As with how an understanding of event-driven architectures is the current hotness for a .NET developer, a decade and a bit earlier it had been Red, Green, Refactor.
Between 2008 and 2012, test driven development was the thing! One interview for a contract role at BNP Paribas had consisted of little else.
Given a requirement, I had to live-code my way towards the solution whilst the hiring manager acted as an animated navigator.
Failing that interview, the suggestion on the way out was to check out XTC London, the Extreme Tuesday club!
Rather than embracing the awkwardness that often comes from trying to learn things in person with random people in tech, I picked up some practise with Test Driven Development by writing a parser to help with a Java to .NET migration… and a couple of years later it was time to begin interviewing again. Naturally, I revisit TDD.
Armed with a solution in search of a problem, I found one that read:
“A robot is located at the bottom-left corner of a 5×5 grid.
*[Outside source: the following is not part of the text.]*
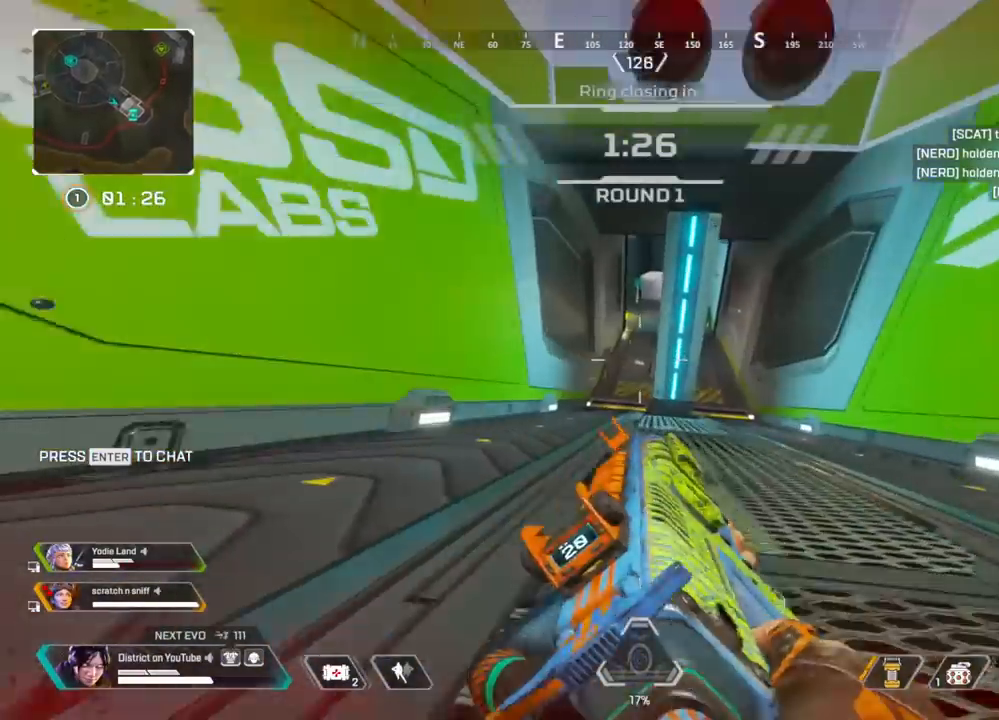
{"buttons": ["Y"], "left_stick": "center", "right_stick": "center", "events": [[150, "DPAD_UP", "down"], [383, "DPAD_UP", "up"]]}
The robot can move either up, down, left, or right, but can not visit the same spot twice. The robot is trying to reach the top-right corner of the grid.”
Hint: It’s just maths
Cut to April 1st, 2011 and I’m eager to do something, anything to demonstrate some TDD chops. I’d just discovered Redis and so was most definitely going to shoe-horn that into the exercise.
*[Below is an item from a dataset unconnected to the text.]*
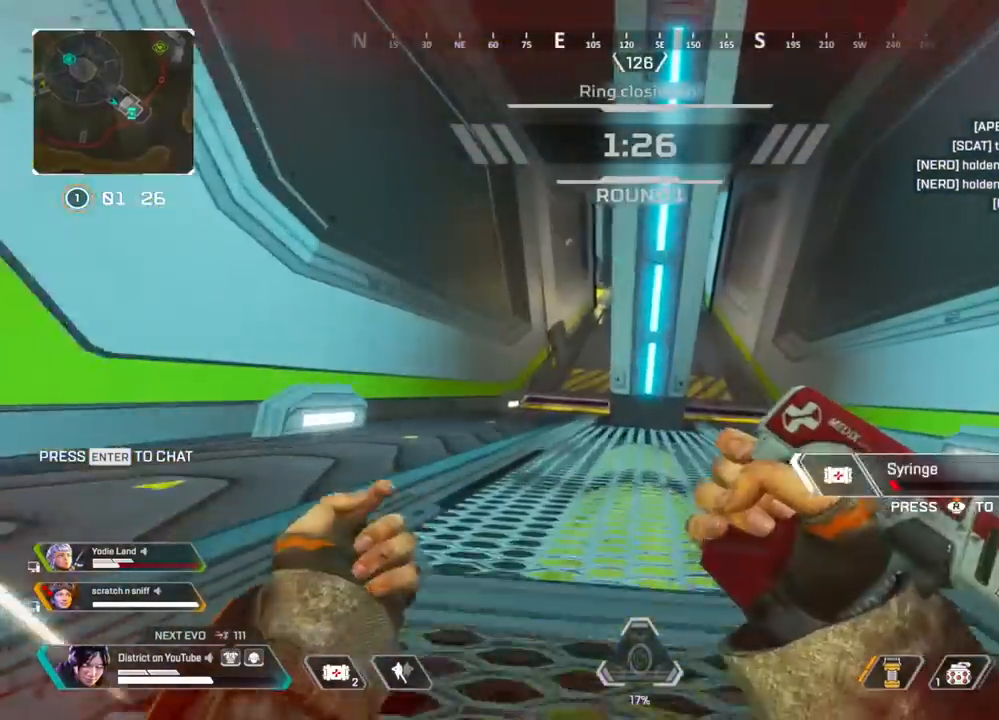
{"buttons": ["A", "Y", "L3"], "left_stick": "up-left", "right_stick": "center", "events": [[67, "left_stick", "right"], [100, "A", "down"], [183, "L3", "down"], [333, "left_stick", "up"], [450, "left_stick", "up-left"]]}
Recent failed interviews at RBS and JP Morgan for not having had enough of a handle on multi-threading meant that this was going in as well!
I really did believe that what I came up with next was inspired:
Using TDD, multi-threading and Redis, I’d show how they could be combined naively to solve the grid & robot problem above. It would satisfy a need to do some overdue writing and it would be an April Fool’s tour de force!
It was met with the only critique ever received:
“Brute force and ignorance.”
Philip Harvey
Some indecent time has passed since that last blog post, I’m in between gigs once again and right now there is no just sticking to the day job.